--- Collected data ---
════
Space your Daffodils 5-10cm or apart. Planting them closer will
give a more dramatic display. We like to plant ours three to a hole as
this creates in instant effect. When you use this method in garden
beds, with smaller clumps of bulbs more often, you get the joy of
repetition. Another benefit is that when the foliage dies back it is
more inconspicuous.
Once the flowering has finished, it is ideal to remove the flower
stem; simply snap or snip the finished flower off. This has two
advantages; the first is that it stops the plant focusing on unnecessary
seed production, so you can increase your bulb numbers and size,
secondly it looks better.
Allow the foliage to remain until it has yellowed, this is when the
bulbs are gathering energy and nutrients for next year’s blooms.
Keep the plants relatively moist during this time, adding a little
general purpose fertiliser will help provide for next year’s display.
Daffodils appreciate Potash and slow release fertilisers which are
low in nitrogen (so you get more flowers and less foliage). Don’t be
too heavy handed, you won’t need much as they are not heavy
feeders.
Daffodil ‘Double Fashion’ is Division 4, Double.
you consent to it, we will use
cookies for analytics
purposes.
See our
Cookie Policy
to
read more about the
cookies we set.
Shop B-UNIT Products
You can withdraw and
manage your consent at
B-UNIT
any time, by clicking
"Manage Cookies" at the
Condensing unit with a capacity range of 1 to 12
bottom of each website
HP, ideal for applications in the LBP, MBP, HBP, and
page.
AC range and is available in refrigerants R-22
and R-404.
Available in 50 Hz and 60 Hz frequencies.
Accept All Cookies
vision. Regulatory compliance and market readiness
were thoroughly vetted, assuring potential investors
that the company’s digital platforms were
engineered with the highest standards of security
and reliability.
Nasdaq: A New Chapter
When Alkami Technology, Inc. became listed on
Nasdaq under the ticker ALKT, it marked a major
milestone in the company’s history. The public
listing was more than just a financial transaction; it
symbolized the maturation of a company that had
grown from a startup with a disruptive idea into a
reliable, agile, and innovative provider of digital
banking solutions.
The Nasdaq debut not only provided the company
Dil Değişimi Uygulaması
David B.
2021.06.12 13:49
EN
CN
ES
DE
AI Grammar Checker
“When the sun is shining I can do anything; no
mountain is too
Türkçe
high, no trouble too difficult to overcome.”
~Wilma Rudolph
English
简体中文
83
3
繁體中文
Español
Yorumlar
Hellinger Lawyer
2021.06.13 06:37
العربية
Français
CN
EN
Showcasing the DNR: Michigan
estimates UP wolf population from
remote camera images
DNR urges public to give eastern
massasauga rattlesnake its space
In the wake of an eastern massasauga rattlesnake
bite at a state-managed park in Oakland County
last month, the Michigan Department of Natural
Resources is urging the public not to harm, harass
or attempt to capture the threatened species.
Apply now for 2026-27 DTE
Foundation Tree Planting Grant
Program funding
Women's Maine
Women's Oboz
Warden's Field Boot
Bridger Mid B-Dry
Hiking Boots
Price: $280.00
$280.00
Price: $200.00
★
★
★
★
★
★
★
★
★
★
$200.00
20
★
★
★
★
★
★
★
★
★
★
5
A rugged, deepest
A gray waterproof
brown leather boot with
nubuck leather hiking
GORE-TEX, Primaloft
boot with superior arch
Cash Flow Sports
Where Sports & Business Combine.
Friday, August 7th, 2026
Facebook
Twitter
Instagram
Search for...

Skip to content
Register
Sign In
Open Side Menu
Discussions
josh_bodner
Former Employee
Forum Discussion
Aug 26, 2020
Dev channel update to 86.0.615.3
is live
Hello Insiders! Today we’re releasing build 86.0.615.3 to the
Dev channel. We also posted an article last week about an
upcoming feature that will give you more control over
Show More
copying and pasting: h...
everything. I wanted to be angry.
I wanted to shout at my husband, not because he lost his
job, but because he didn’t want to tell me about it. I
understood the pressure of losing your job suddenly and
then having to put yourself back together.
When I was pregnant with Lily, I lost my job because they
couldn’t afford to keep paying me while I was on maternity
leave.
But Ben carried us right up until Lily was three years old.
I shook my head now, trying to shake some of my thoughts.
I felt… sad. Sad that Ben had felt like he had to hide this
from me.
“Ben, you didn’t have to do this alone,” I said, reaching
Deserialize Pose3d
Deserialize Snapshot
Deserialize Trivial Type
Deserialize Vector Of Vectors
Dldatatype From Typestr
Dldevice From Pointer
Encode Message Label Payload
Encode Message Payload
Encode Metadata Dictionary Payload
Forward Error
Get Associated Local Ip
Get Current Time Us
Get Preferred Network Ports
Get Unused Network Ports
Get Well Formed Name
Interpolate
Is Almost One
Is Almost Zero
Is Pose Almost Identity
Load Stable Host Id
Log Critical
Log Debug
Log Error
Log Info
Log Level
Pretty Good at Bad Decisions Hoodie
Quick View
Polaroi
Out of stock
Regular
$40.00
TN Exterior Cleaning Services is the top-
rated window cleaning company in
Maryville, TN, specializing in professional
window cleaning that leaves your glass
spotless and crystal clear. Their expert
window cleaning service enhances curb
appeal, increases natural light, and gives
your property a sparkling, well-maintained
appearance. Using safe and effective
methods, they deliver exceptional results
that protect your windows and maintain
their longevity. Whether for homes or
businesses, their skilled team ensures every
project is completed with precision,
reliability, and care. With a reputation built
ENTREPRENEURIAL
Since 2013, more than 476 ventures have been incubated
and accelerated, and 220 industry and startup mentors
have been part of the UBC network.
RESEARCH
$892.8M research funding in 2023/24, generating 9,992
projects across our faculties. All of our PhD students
════
--- Problem description ---
Output every line of text in the records as a JSON list of strings, one string per line, leaving out blank lines.

--- Solution to this problem ---
[
  "Space your Daffodils 5-10cm or apart. Planting them closer will",
  "give a more dramatic display. We like to plant ours three to a hole as",
  "this creates in instant effect. When you use this method in garden",
  "beds, with smaller clumps of bulbs more often, you get the joy of",
  "repetition. Another benefit is that when the foliage dies back it is",
  "more inconspicuous.",
  "Once the flowering has finished, it is ideal to remove the flower",
  "stem; simply snap or snip the finished flower off. This has two",
  "advantages; the first is that it stops the plant focusing on unnecessary",
  "seed production, so you can increase your bulb numbers and size,",
  "secondly it looks better.",
  "Allow the foliage to remain until it has yellowed, this is when the",
  "bulbs are gathering energy and nutrients for next year’s blooms.",
  "Keep the plants relatively moist during this time, adding a little",
  "general purpose fertiliser will help provide for next year’s display.",
  "Daffodils appreciate Potash and slow release fertilisers which are",
  "low in nitrogen (so you get more flowers and less foliage). Don’t be",
  "too heavy handed, you won’t need much as they are not heavy",
  "feeders.",
  "Daffodil ‘Double Fashion’ is Division 4, Double.",
  "you consent to it, we will use",
  "cookies for analytics",
  "purposes.",
  "See our",
  "Cookie Policy",
  "to",
  "read more about the",
  "cookies we set.",
  "Shop B-UNIT Products",
  "You can withdraw and",
  "manage your consent at",
  "B-UNIT",
  "any time, by clicking",
  "\"Manage Cookies\" at the",
  "Condensing unit with a capacity range of 1 to 12",
  "bottom of each website",
  "HP, ideal for applications in the LBP, MBP, HBP, and",
  "page.",
  "AC range and is available in refrigerants R-22",
  "and R-404.",
  "Available in 50 Hz and 60 Hz frequencies.",
  "Accept All Cookies",
  "vision. Regulatory compliance and market readiness",
  "were thoroughly vetted, assuring potential investors",
  "that the company’s digital platforms were",
  "engineered with the highest standards of security",
  "and reliability.",
  "Nasdaq: A New Chapter",
  "When Alkami Technology, Inc. became listed on",
  "Nasdaq under the ticker ALKT, it marked a major",
  "milestone in the company’s history. The public",
  "listing was more than just a financial transaction; it",
  "symbolized the maturation of a company that had",
  "grown from a startup with a disruptive idea into a",
  "reliable, agile, and innovative provider of digital",
  "banking solutions.",
  "The Nasdaq debut not only provided the company",
  "Dil Değişimi Uygulaması",
  "David B.",
  "2021.06.12 13:49",
  "EN",
  "CN",
  "ES",
  "DE",
  "AI Grammar Checker",
  "“When the sun is shining I can do anything; no",
  "mountain is too",
  "Türkçe",
  "high, no trouble too difficult to overcome.”",
  "~Wilma Rudolph",
  "English",
  "简体中文",
  "83",
  "3",
  "繁體中文",
  "Español",
  "Yorumlar",
  "Hellinger Lawyer",
  "2021.06.13 06:37",
  "العربية",
  "Français",
  "CN",
  "EN",
  "Showcasing the DNR: Michigan",
  "estimates UP wolf population from",
  "remote camera images",
  "DNR urges public to give eastern",
  "massasauga rattlesnake its space",
  "In the wake of an eastern massasauga rattlesnake",
  "bite at a state-managed park in Oakland County",
  "last month, the Michigan Department of Natural",
  "Resources is urging the public not to harm, harass",
  "or attempt to capture the threatened species.",
  "Apply now for 2026-27 DTE",
  "Foundation Tree Planting Grant",
  "Program funding",
  "Women's Maine",
  "Women's Oboz",
  "Warden's Field Boot",
  "Bridger Mid B-Dry",
  "Hiking Boots",
  "Price: $280.00",
  "$280.00",
  "Price: $200.00",
  "★",
  "★",
  "★",
  "★",
  "★",
  "★",
  "★",
  "★",
  "★",
  "★",
  "$200.00",
  "20",
  "★",
  "★",
  "★",
  "★",
  "★",
  "★",
  "★",
  "★",
  "★",
  "★",
  "5",
  "A rugged, deepest",
  "A gray waterproof",
  "brown leather boot with",
  "nubuck leather hiking",
  "GORE-TEX, Primaloft",
  "boot with superior arch",
  "Cash Flow Sports",
  "Where Sports & Business Combine.",
  "Friday, August 7th, 2026",
  "Facebook",
  "Twitter",
  "Instagram",
  "Search for...",
  "",
  "Skip to content",
  "Register",
  "Sign In",
  "Open Side Menu",
  "Discussions",
  "josh_bodner",
  "Former Employee",
  "Forum Discussion",
  "Aug 26, 2020",
  "Dev channel update to 86.0.615.3",
  "is live",
  "Hello Insiders! Today we’re releasing build 86.0.615.3 to the",
  "Dev channel. We also posted an article last week about an",
  "upcoming feature that will give you more control over",
  "Show More",
  "copying and pasting: h...",
  "everything. I wanted to be angry.",
  "I wanted to shout at my husband, not because he lost his",
  "job, but because he didn’t want to tell me about it. I",
  "understood the pressure of losing your job suddenly and",
  "then having to put yourself back together.",
  "When I was pregnant with Lily, I lost my job because they",
  "couldn’t afford to keep paying me while I was on maternity",
  "leave.",
  "But Ben carried us right up until Lily was three years old.",
  "I shook my head now, trying to shake some of my thoughts.",
  "I felt… sad. Sad that Ben had felt like he had to hide this",
  "from me.",
  "“Ben, you didn’t have to do this alone,” I said, reaching",
  "Deserialize Pose3d",
  "Deserialize Snapshot",
  "Deserialize Trivial Type",
  "Deserialize Vector Of Vectors",
  "Dldatatype From Typestr",
  "Dldevice From Pointer",
  "Encode Message Label Payload",
  "Encode Message Payload",
  "Encode Metadata Dictionary Payload",
  "Forward Error",
  "Get Associated Local Ip",
  "Get Current Time Us",
  "Get Preferred Network Ports",
  "Get Unused Network Ports",
  "Get Well Formed Name",
  "Interpolate",
  "Is Almost One",
  "Is Almost Zero",
  "Is Pose Almost Identity",
  "Load Stable Host Id",
  "Log Critical",
  "Log Debug",
  "Log Error",
  "Log Info",
  "Log Level",
  "Pretty Good at Bad Decisions Hoodie",
  "Quick View",
  "Polaroi",
  "Out of stock",
  "Regular",
  "$40.00",
  "TN Exterior Cleaning Services is the top-",
  "rated window cleaning company in",
  "Maryville, TN, specializing in professional",
  "window cleaning that leaves your glass",
  "spotless and crystal clear. Their expert",
  "window cleaning service enhances curb",
  "appeal, increases natural light, and gives",
  "your property a sparkling, well-maintained",
  "appearance. Using safe and effective",
  "methods, they deliver exceptional results",
  "that protect your windows and maintain",
  "their longevity. Whether for homes or",
  "businesses, their skilled team ensures every",
  "project is completed with precision,",
  "reliability, and care. With a reputation built",
  "ENTREPRENEURIAL",
  "Since 2013, more than 476 ventures have been incubated",
  "and accelerated, and 220 industry and startup mentors",
  "have been part of the UBC network.",
  "RESEARCH",
  "$892.8M research funding in 2023/24, generating 9,992",
  "projects across our faculties. All of our PhD students"
]